Nella trilogia pirandelliana anche lo spazio scenico viene modificato accostando spazio reale e spazio fictional. In Sei personaggi in cerca d’autore i Personaggi fanno il loro ingresso in scena attraversando lo spazio reale della sala. In Ciascuno a suo modo l’azione ha inizio fuori dal teatro con la distribuzione di una edizione straordinaria di un “giornale della sera” contenente indiscrezioni riguardo l’argomento della commedia in programma. Nell’intervallo di Questa sera si recita a soggetto gli attori scendono tra gli spettatori nel ridotto del teatro. La riteatralizzazione dello spettatore è collegata alla ricerca di nuovi spazi: lo spazio pubblico, comune, della piazza o dell’arena per la riteatralizzazione rituale e coinvolgente fascista e dannunziana (lo spettatore diventa un attore coinvolto nell’uniformità del rito); l’eliminazione della parete illusionistica o “quarta parete” per la riteatralizzazione critica pirandelliana (lo spettatore si distanzia dallo spettacolo e prende posizione come singolo).

In Sei personaggi in cerca d’autore sei personaggi non finiti sopraggiungono sul palcoscenico interrompendo una compagnia che sta provando un lavoro teatrale, Il giuoco delle parti, dello stesso Pirandello. Il palcoscenico è spoglio, alle prove, senza scene, senza costumi, senza luci, privo dell’apparato scenografico veristico e illusionistico della scena dannunziana. Il Capocomico ha difficoltà a dirigere gli attori e si rammarica di essere costretto, per mancanza di pièces bien faites, a mettere in scena commedie di Pirandello “che chi l’intende è bravo.” Fin dall’inizio attraverso la dupli­cità metateatrale (il teatro mette in scena sé stesso) si svela l’esistenza di un circuito di comunicazione esterno all’opera teatrale. Il pubblico viene straniato (trattandosi di una prova non ci dovrebbe essere pubblico) e poi chiamato a svolgere un ruolo di osservatore critico dello spettacolo.
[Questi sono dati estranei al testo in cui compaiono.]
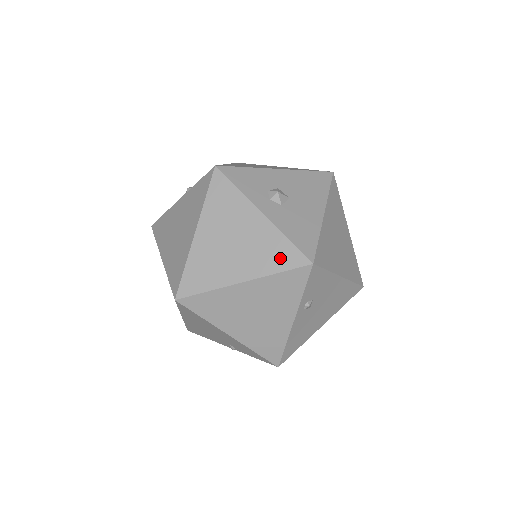
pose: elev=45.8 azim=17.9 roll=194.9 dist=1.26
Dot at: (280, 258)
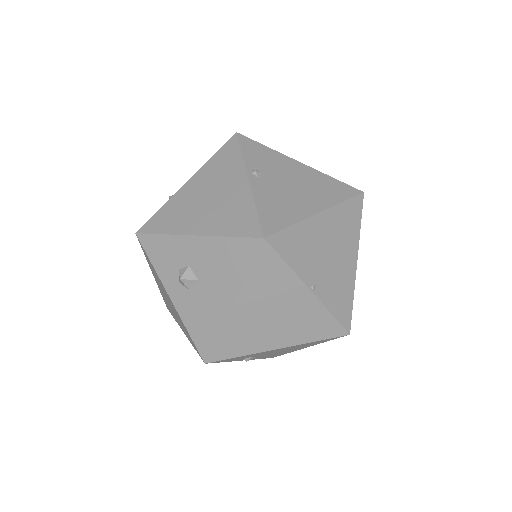
Dot at: (190, 339)
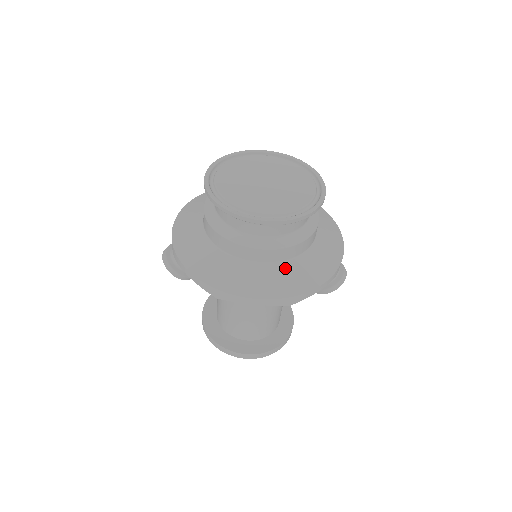
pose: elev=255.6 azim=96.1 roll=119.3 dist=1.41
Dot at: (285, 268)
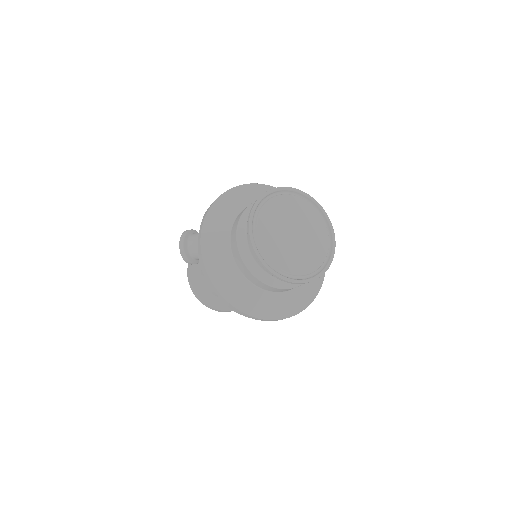
Dot at: (288, 296)
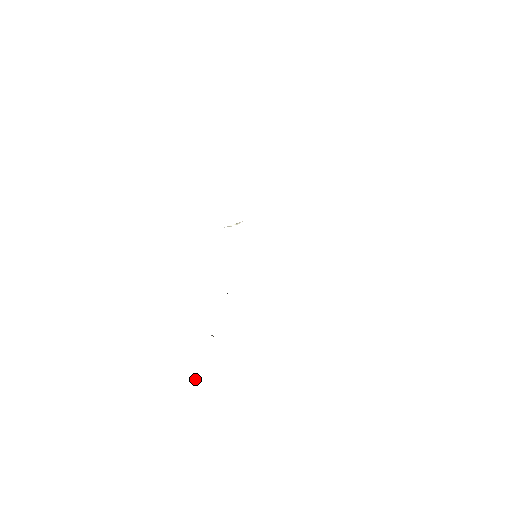
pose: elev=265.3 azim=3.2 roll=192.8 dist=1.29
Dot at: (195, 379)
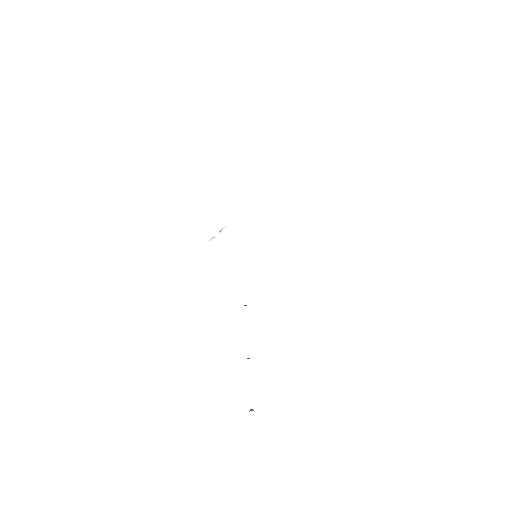
Dot at: (250, 410)
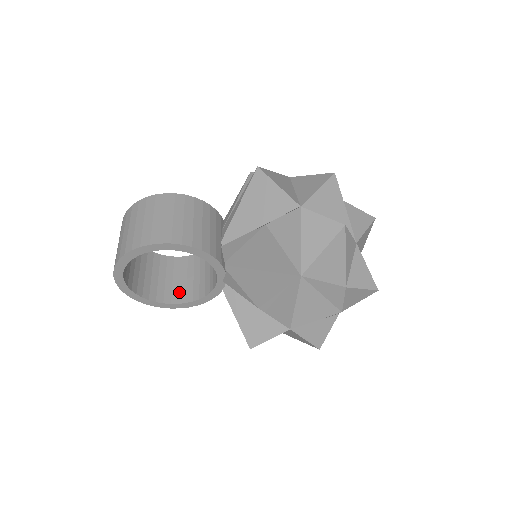
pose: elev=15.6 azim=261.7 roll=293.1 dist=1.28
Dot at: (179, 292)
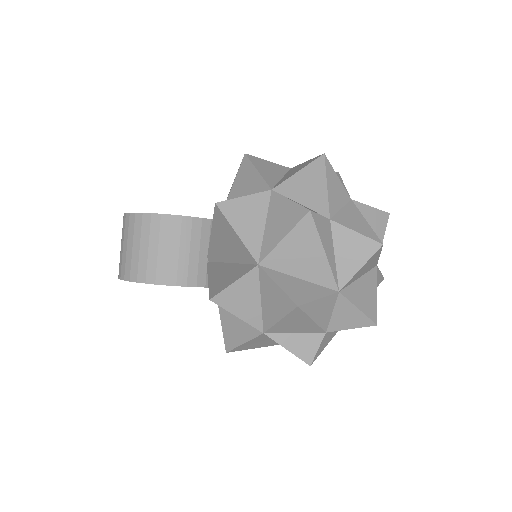
Dot at: occluded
Piuttosto che essere coinvolti emozionalmente, come nel teatro dannunziano o fascista, gli spettatori sono chiamati a compiere uno sforzo interpretativo e a riflettere su quelle che il capocomico definisce le “astruserie del dialogo” pirandelliano. Qui il linguaggio non è né chiaro né assertivo, come nei discorsi di Mussolini, né seducente e salmodiante, musicale e immaginativo, come nei drammi dannunziani. Manca in Sei personaggi lo sviluppo teleologico tradizionale dell’azione verso lo scioglimento finale, la trama è costruita sui ricordi dei Personaggi e l’azione è centrata sui contrasti che scaturiscono a proposito della rappresentazione della “commedia da fare.” Invece di essere unificata da un’unica prospettiva ideologica, la storia si sdoppia in vari punti di vista che si relativizzano a vicenda.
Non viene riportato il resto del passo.